Matt: It's certainly the case that structured data is really interesting, because once you have data in different fields, you can imagine doing different types of searches over it. And GData is especially interesting, because it almost provides a way to plug data into Google. Which throws up a lot of interesting possibilities. For example, Google's had a couple of other types of searches - we've had patent search, code search, book search - and those are slightly different verticals, a little more free-form. But you could certainly imagine being able to search over new verticals; and having that fielded search, or the structured content (however you want to refer to it) can definitely be really useful as far as letting people have more flexibility. So I'm pretty excited about it, but it's always hard to say how things will go in the future and the direction things will go.

Richard: Do you have any plans for vertical search beyond blogs, I mean the major verticals... for example Microsoft bought a health search company recently. So is Google going to do anything in those major verticals?

Matt: Well, there are two answers to that. Firstly things like patent search, code search, book search - whether you want to call them vertical search is kind of up for dispute. They search over different types of data. So for example with Google Calendar, being able to search over calendar data or Gmail being able to search over email, is an entirely different and new capability. And really, really interesting. I'll let you decide whether to call that vertical search or not.

My second answer though, is that I think it's really interesting that Google has taken a step back and looked at the general issue of vertical search - and as a result has introduced Google Custom Search Engine (CSE). It's built on the power of Google Co-op, and the wonderful thing about it is that it lets anybody define their own custom search engine. And not just something feeble, we're talking about the ability to add 5,000 URLs very easily - and not just to filter over them, but to be able to boost for some sets of URLs, and detract or downgrade other sets of URLs.

So what's really interesting to me is if you think about a new vertical, for example podcasts, you could certainly have Google say: ‘well ok, how do we search over podcasts?’ But if you go into Google Custom Search Engine, I think there's been dozens of people who've actually made their own podcast search engines - by using the power of CSE. For example, the other day I found a search engine for 'engineering podcasts', so you could search for Google and get all the podcasts about tech talk, etc.
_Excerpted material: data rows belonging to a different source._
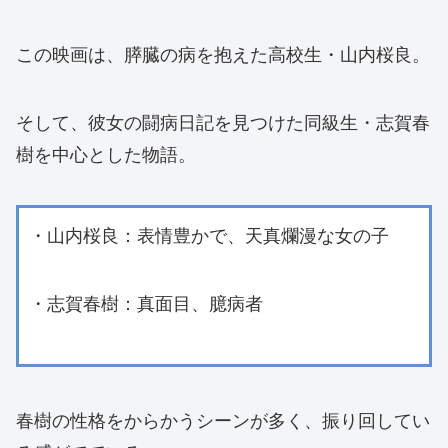
この映画は、膵臓の病を抱えた高校生・山内桜良。
そして、彼女の闘病日記を見つけた同級生・志賀春
樹を中心とした物語。
・山内桜良：表情豊かで、天真爛漫な女の子
・志賀春樹：真面目、臆病者
春樹の性格をからかうシーンが多く、振り回してい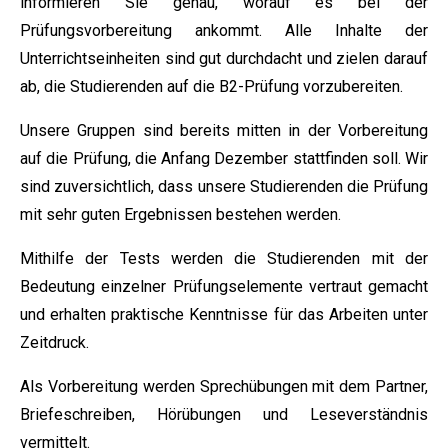
informieren Sie genau, worauf es bei der
Prüfungsvorbereitung ankommt. Alle Inhalte der
Unterrichtseinheiten sind gut durchdacht und zielen darauf
ab, die Studierenden auf die B2-Prüfung vorzubereiten.
Unsere Gruppen sind bereits mitten in der Vorbereitung
auf die Prüfung, die Anfang Dezember stattfinden soll. Wir
sind zuversichtlich, dass unsere Studierenden die Prüfung
mit sehr guten Ergebnissen bestehen werden.
Mithilfe der Tests werden die Studierenden mit der
Bedeutung einzelner Prüfungselemente vertraut gemacht
und erhalten praktische Kenntnisse für das Arbeiten unter
Zeitdruck.
Als Vorbereitung werden Sprechübungen mit dem Partner,
Briefeschreiben, Hörübungen und Leseverständnis
vermittelt.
I think that's a really interesting approach. I'd certainly say that we want to return the best results to users, so in some cases it might make sense for Google to look at individual areas. But the general issue is often well addressed by giving the power to the people, so to speak, and letting them build their own search engines. So it's really been fun to see just how many people have signed up for it, and how much growth the custom search engine area is getting.

Richard: Your particular area of expertise is fighting spam. Can you tell us the latest on how Google is trying to keep its results pure... what are some of the trends in fighting spam?

Matt: We've done a lot of stuff to return better search results for users over the last year, including on web spam. For example, we've got internal metrics that we keep track of to show that we're doing a much better job than even a couple of years ago, to make sure that a user doesn't randomly come across spam. One of the big trends last year and continuing into this year is internationalization. It's really important for us to be able to offer spam-free search in any language, whether it's French, Italian, German, Chinese or Japanese. So a lot of what my team looks at is trying to make sure that any new approach that we do, we are also able to do in a scalable and robust way across many languages. So that's probably the biggest trend.